What to see in the night sky this week

Every Monday, I select the celestial high points of the northern hemisphere (mid-north latitudes) for the coming week, but be sure to check my main feed for more in-depth articles on stargazing, astronomy, eclipses and more.

What to see in the night sky this week: July 4-10, 2022

This week is better for observing the moon than for observing the stars. With our natural satellite ascending towards the first quarter and reaching the full moon next week, the sky will be relatively clear from the middle of the week. So this is a good opportunity to let the Moon guide you to two of the most important stars in the Northern Hemisphere night sky: Spica in Virgo and the red supergiant star Antares in Scorpio. Like Betelgeuse in Orion (now in the daytime sky), Antares could go supernova at any moment.

Monday, July 4, 2022: Earth at aphelion

The Earth’s orbit of the Sun is not a perfect circle. Today is the “Day of Aphelion”, the point at which Earth is furthest from the Sun for the entire year. As he nears, perihelion on January 4, 2022, it was 91.4 million kilometers from the Sun, today at aphelion it is 94.5 million miles distant. This is because the Earth orbits the Sun in a slight ellipse.

Wednesday, July 6, 2022: first quarter moon

Tonight, the Moon reaches first quarter, when its Earth-facing half is 50% illuminated. For the next approx it will turn into a glowing orb as it becomes a full “Buck Moon”.

Thursday, July 7, 2022: Moon near Spica

Tonight the waxing gibbous Moon will be about 5º from Spica, the brightest star in the constellation Virgo and about 250 light years away.

Sunday July 10, 2022: Moon near Antares

Tonight, the waxing gibbous Moon will be close to Antares, the brightest star in the constellation Scorpius. Look due south. A red supergiant star 12 times the mass of the Sun, Antares is one of the biggest stars we know.

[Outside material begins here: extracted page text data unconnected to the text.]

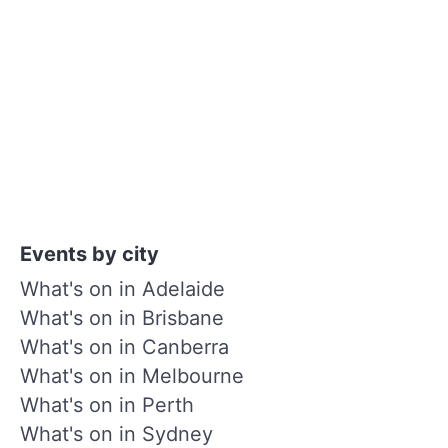
Events by city
What's on in Adelaide
What's on in Brisbane
What's on in Canberra
What's on in Melbourne
What's on in Perth
What's on in Sydney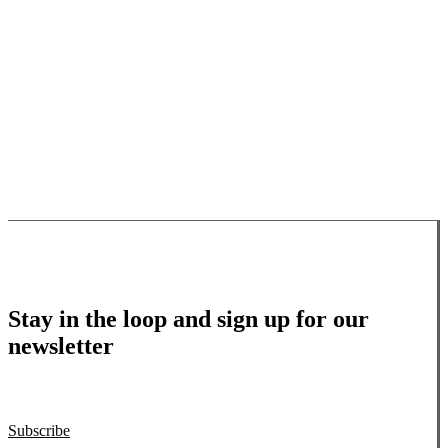
Stay in the loop and sign up for our
newsletter
Subscribe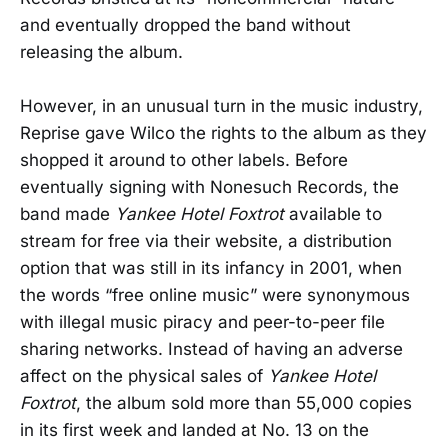
and eventually dropped the band without
releasing the album.
However, in an unusual turn in the music industry,
Reprise gave Wilco the rights to the album as they
shopped it around to other labels. Before
eventually signing with Nonesuch Records, the
band made
Yankee Hotel Foxtrot
available to
stream for free via their website, a distribution
option that was still in its infancy in 2001, when
the words “free online music” were synonymous
with illegal music piracy and peer-to-peer file
sharing networks. Instead of having an adverse
affect on the physical sales of
Yankee Hotel
Foxtrot
, the album sold more than 55,000 copies
in its first week and landed at No. 13 on the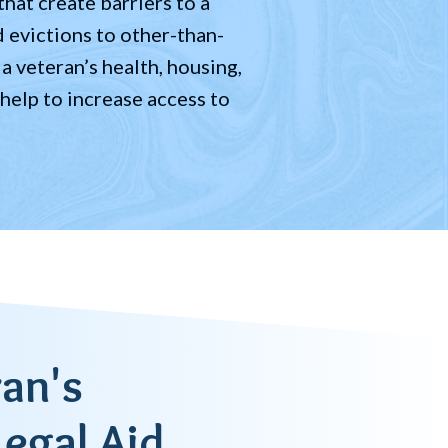
hat create barriers to a
d evictions to other-than-
a veteran’s health, housing,
 help to increase access to
an's
Legal Aid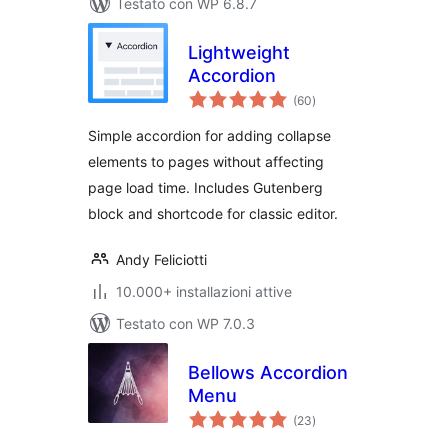
Testato con WP 6.8.7
Lightweight
Accordion
valutazioni
(60
)
totali
Simple accordion for adding collapse
elements to pages without affecting
page load time. Includes Gutenberg
block and shortcode for classic editor.
Andy Feliciotti
10.000+ installazioni attive
Testato con WP 7.0.3
Bellows Accordion
Menu
valutazioni
(23
)
totali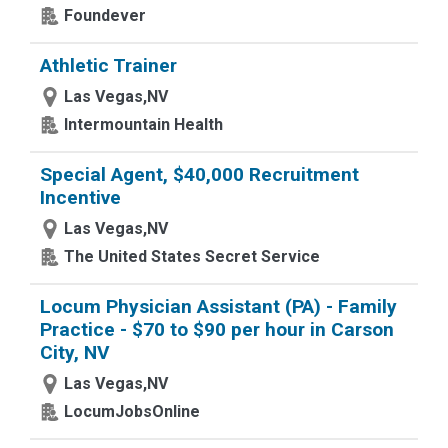
Foundever
Athletic Trainer
Las Vegas,NV
Intermountain Health
Special Agent, $40,000 Recruitment
Incentive
Las Vegas,NV
The United States Secret Service
Locum Physician Assistant (PA) - Family
Practice - $70 to $90 per hour in Carson
City, NV
Las Vegas,NV
LocumJobsOnline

Distinctly orange-red to the viewer (especially through binoculars), if you put it into the solar system it will burst almost as far out as Jupiter’s orbit.

It is about 550 light-years distant and belongs to the Scorpius-Centaurus association, a loose group of relatively close stars in Scorpius and Crux, whose last constellation is visible only from the southern hemisphere.

Constellation of the week: Scorpio

Scorpius is a classic summer constellation that sits near the center of the Milky Way. From the northern hemisphere it is best to see it in July. From mid-northern latitudes only the tail of this famous constellation is visible, but with a clear view to the south you can easily see Antares. Put your binoculars just to the right of Antares and you will see the 1,000-star globular cluster M4.

I wish you clear skies and big eyes.